TEXT EXCERPT
Threat hunting explained: what is cyber threat hunting?

June 2, 2020  |  Tawnya Lancaster

What is threat hunting?

The process of threat hunting involves proactively searching for malware or attackers that are hiding within a network. Rather than simply relying on security solutions or services to detect threats, threat hunting is a predictive element to a layered security strategy, empowering organizations to go on the offensive looking for threats. Threat hunting is typically carried out by highly skilled security professionals using sophisticated toolsets to identify and stop hard-to-find malicious activities on a network.

According to Microsoft, an attacker resides on a compromised network a median time of 146 days before being discovered, making this kind of attack an advanced persistent threat (APT). In this amount of time, attackers residing on a network in stealth, can exfiltrate data, access applications to identify and use business details to commit fraud, or laterally move through a network gathering credentials for access to even more valuable data and resources.

Why is threat hunting necessary?

TASKS TO COMPLETE
**A.** From the threat hunting article, duplicate the passage starting at "Threat hunting explained: what" and ending at "on a network.".
**B.** Go on with the text on cyber threat hunting from the point where it stops.

PROVIDED RECORDS
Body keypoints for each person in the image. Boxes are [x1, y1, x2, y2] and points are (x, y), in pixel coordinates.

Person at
==
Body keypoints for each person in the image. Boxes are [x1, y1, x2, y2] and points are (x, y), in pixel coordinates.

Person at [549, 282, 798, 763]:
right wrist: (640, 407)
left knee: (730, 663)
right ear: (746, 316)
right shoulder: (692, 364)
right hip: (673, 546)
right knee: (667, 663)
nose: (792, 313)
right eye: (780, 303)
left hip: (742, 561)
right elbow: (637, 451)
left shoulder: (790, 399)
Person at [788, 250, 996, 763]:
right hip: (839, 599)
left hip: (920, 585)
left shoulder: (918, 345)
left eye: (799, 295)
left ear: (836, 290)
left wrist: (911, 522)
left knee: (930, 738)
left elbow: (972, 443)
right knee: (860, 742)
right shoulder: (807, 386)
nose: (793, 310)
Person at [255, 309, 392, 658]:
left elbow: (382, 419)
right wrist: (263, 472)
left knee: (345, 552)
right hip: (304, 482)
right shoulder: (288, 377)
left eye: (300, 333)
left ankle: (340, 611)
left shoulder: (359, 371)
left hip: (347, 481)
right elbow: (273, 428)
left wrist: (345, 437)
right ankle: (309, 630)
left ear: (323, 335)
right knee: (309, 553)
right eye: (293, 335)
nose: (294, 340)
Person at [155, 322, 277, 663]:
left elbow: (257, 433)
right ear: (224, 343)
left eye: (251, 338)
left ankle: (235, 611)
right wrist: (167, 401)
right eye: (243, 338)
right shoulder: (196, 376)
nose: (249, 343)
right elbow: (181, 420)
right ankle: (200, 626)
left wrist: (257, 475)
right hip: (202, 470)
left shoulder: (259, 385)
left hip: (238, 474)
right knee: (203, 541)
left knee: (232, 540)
* * *
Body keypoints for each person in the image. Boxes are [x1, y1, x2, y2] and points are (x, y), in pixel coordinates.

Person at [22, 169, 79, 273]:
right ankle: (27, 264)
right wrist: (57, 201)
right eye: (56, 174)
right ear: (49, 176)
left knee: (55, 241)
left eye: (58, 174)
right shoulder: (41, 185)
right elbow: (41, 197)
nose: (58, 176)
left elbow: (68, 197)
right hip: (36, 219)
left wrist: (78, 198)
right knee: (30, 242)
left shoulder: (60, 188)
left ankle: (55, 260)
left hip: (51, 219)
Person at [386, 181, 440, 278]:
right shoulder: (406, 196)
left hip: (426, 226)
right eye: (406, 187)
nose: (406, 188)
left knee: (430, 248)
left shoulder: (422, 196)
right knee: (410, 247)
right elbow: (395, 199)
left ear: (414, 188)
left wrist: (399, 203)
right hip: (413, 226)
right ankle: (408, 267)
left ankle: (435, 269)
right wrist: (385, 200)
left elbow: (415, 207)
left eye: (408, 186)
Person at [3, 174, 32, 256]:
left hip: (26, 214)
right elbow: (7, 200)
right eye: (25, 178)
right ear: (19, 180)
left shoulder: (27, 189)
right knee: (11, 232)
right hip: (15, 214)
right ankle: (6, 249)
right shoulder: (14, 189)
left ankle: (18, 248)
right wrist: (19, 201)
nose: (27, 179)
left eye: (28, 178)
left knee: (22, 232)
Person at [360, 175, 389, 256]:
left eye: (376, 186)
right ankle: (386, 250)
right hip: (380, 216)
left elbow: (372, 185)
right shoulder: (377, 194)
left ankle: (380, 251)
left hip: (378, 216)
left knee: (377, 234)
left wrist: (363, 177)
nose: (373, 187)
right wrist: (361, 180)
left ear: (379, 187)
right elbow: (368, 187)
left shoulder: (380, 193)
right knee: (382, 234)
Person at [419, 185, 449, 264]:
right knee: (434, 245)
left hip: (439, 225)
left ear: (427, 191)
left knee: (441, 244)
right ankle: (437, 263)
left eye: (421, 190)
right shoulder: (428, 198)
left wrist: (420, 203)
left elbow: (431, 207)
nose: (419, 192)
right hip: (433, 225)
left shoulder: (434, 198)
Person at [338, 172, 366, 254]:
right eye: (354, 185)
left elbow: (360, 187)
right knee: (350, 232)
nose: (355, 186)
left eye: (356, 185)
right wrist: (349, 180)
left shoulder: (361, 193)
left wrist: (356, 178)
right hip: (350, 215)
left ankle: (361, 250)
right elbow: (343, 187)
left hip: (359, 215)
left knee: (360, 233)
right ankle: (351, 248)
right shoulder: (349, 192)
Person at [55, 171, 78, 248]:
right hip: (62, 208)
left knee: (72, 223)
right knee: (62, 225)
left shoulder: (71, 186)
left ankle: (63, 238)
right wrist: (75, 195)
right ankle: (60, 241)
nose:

ANSWERS BELOW
**A.**
Threat hunting explained: what is cyber threat hunting?

June 2, 2020  |  Tawnya Lancaster

What is threat hunting?

The process of threat hunting involves proactively searching for malware or attackers that are hiding within a network. Rather than simply relying on security solutions or services to detect threats, threat hunting is a predictive element to a layered security strategy, empowering organizations to go on the offensive looking for threats. Threat hunting is typically carried out by highly skilled security professionals using sophisticated toolsets to identify and stop hard-to-find malicious activities on a network.

**B.**
Organizations implementing good security practices and tools such as antivirus, email, and web scanning, firewalls, etc. are taking the necessary first steps. A layered security strategy can be effective in stopping the majority of cyberattacks. However, it should be assumed that some small percentage of advanced attacks will evade detection by traditional security solutions, giving cyber criminals access to an organization’s network for as long as they deem necessary to carry out their malicious activities. Because of the potential risk, it’s this small percentage of attacks that can spur an organization to participate in threat hunting.

Implementing a security posture that prevents and detects attacks is defensive in nature – as the idea is to attempt to stop an attack before it happens. Threat hunting is a predictive and offensive tactic, based on the assumption that an attacker has already successfully gained access (despite an organization’s best efforts). Threat hunting uses a mixture of forensics capabilities and threat intelligence to track down where attackers have established footholds within the network and eliminate their access before any damaging malicious actions can take place.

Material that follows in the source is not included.